___ SUPPLIED TEXT ___

|
Posted by Buddy on April 3, 2007, 12:05 pm
Bob Morrison wrote:
> In a previous post Buddy wrote...
>> I'll probably get corrected, but it's a reinforced slab set on a well
>> drained gravel base generally above the surrounding ground level without
>> a frost wall. As a former (now retired) concrete form builder, I believe
>> that with a proper amount of rebar & 6" x 6" mesh wire, good 'dry' pour
>> of cement, and a good cure, a slab that won't crack can be made. Works
>> best on free-standing buildings such as a garage. My extension has been
>> prepared by digging down a foot into the clay, and then back filled with
>> screened rocks. Drainage pipe runs around the perimeter. I like at least
>> a 5.5" pour.
>>
>
> Buddy:
>
> I concur with much of what you said about trying to make a slab on grade
> as crack free as possible, but I have a few suggestions.
>
> Eliminate the 6x6 mesh. It will do nothing to prevent cracks. Here's why:
> in order for the steel to pick up any stress it must stretch a certain
> amount (strain). The strain required for the steel mesh to pick any
> significant load is enough to allow the concrete to crack (they must move
> together). The only way around this is to put in a fairly large amount of
> steel so that only a small strain is required for the steel to pick up the
> load.

___

- _REQUIRED TASKS_:
(1) According to the concrete slab discussion, what minimum pour thickness does Buddy prefer?
(2) In the concrete slab discussion, which things does Buddy say are needed to make a slab that won't crack?
(3) Resume the concrete slab discussion, continuing the reply to Buddy after its final sentence.

___ RECORDS SUPPLIED ___

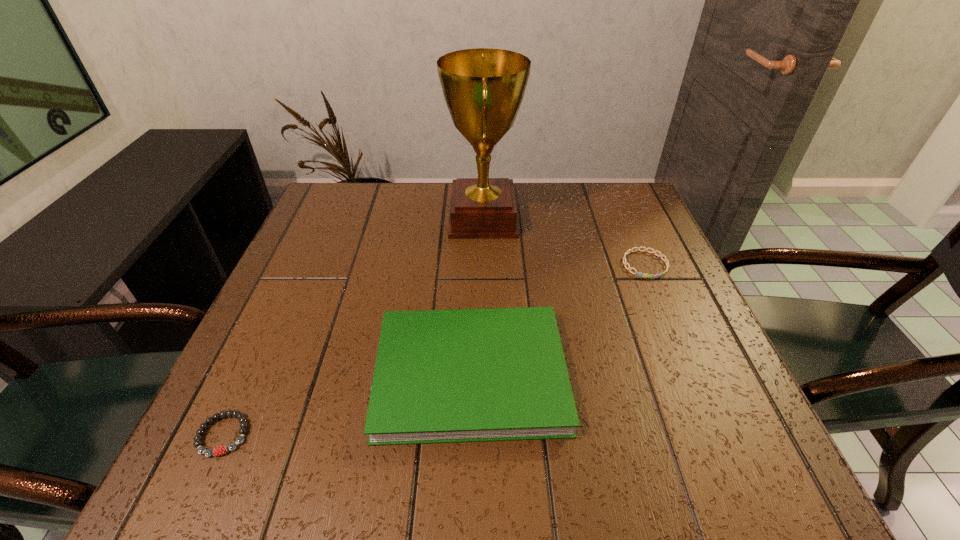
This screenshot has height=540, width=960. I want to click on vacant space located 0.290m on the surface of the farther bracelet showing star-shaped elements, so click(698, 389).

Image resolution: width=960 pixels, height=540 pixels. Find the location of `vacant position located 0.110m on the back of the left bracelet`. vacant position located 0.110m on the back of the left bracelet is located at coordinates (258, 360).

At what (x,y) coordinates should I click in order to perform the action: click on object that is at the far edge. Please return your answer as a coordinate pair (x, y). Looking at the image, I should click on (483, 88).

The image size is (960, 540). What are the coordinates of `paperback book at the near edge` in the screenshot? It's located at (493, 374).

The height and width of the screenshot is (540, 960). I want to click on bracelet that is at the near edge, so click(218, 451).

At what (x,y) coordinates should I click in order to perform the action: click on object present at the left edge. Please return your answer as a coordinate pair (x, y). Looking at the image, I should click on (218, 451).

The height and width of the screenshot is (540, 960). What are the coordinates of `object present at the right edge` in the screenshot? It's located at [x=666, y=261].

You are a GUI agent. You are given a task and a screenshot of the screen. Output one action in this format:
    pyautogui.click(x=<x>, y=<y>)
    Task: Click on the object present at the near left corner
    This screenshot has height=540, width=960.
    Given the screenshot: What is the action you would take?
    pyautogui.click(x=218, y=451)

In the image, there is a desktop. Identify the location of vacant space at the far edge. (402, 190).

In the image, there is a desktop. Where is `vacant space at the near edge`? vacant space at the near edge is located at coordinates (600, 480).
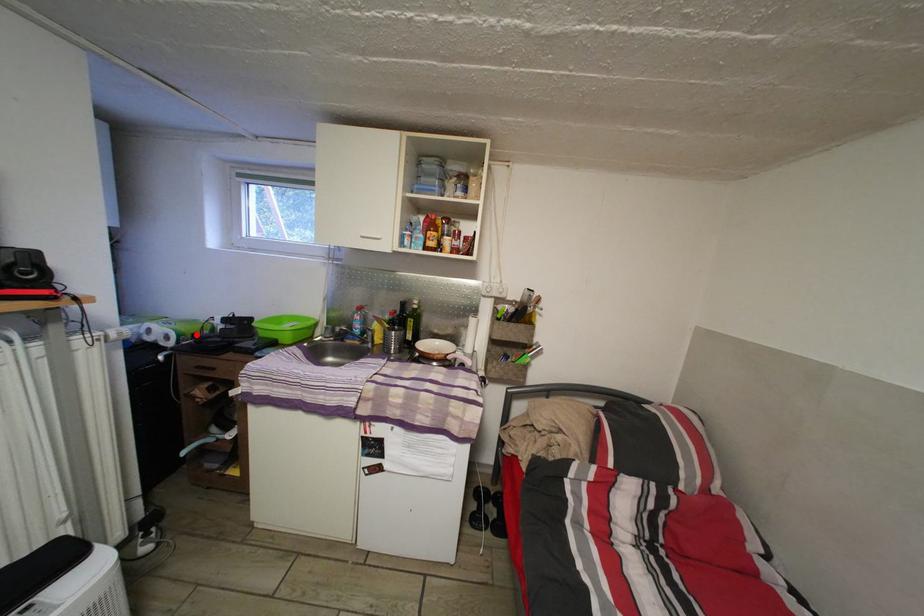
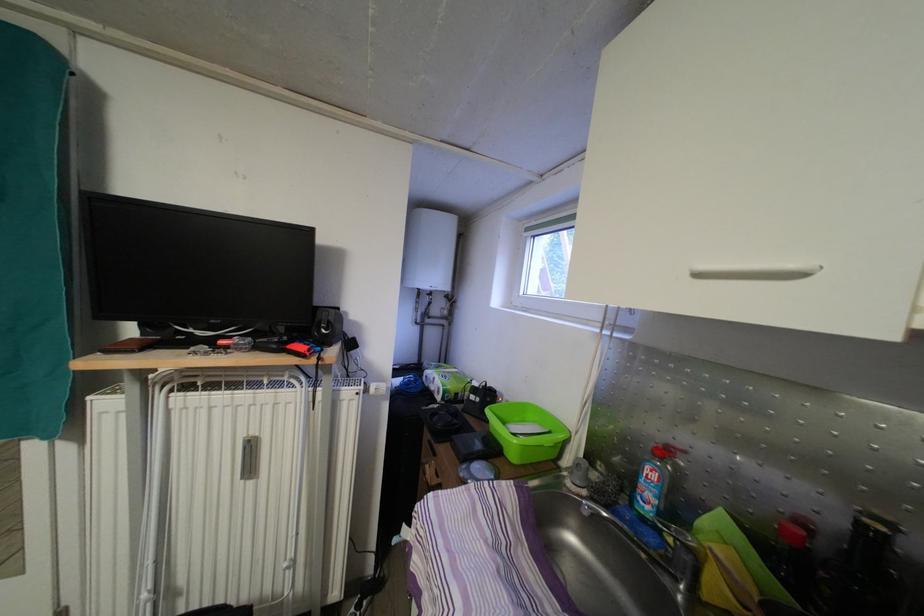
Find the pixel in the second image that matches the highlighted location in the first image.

___

- _ANSWERS PER TASK_:
(1) At least a 5.5-inch pour.

(2) A proper amount of rebar, 6" x 6" mesh wire, a good 'dry' pour of cement, and a good cure.

(3)
>
> Using less water in the mix is the best idea. Use of water reducing
> agents (plasticizers) can help workability. I once specified a printing
> plant slab mix with 7 sacks per cubic yard and only 3 gallons of water per
> sack of cement instead of the more usual 6 gallons. In the mix was a high
> range water reducer. I recommended that the contractor use double his
> normal finish crew because the concrete was going to set up fast. Worked
> like a charm! We got a glass smooth slab with no cracks.
>
Thanks Bob. Most contractors around here don't use any rebar and might
use 6"x6" mesh, but generally pour a 3.5" slab. I've had the concrete
trucks arrive with too much water to start, thinking they were helping
by making it 'flow' better.
I use 3/8" rebar 2' OC supported with 2" blocks of concrete with wire
(called them something like 'dolby blocks.) I hear what you're saying
about the 6x6 mesh, that would seem like it's only use would be in small
slabs probably with expansion joints.
I'm wondering how much I need to modify my design to include the radiant
system. I've considered two pours since it seems to me that foam
insulation underneath the initial pour would compress and/or breakdown
over time.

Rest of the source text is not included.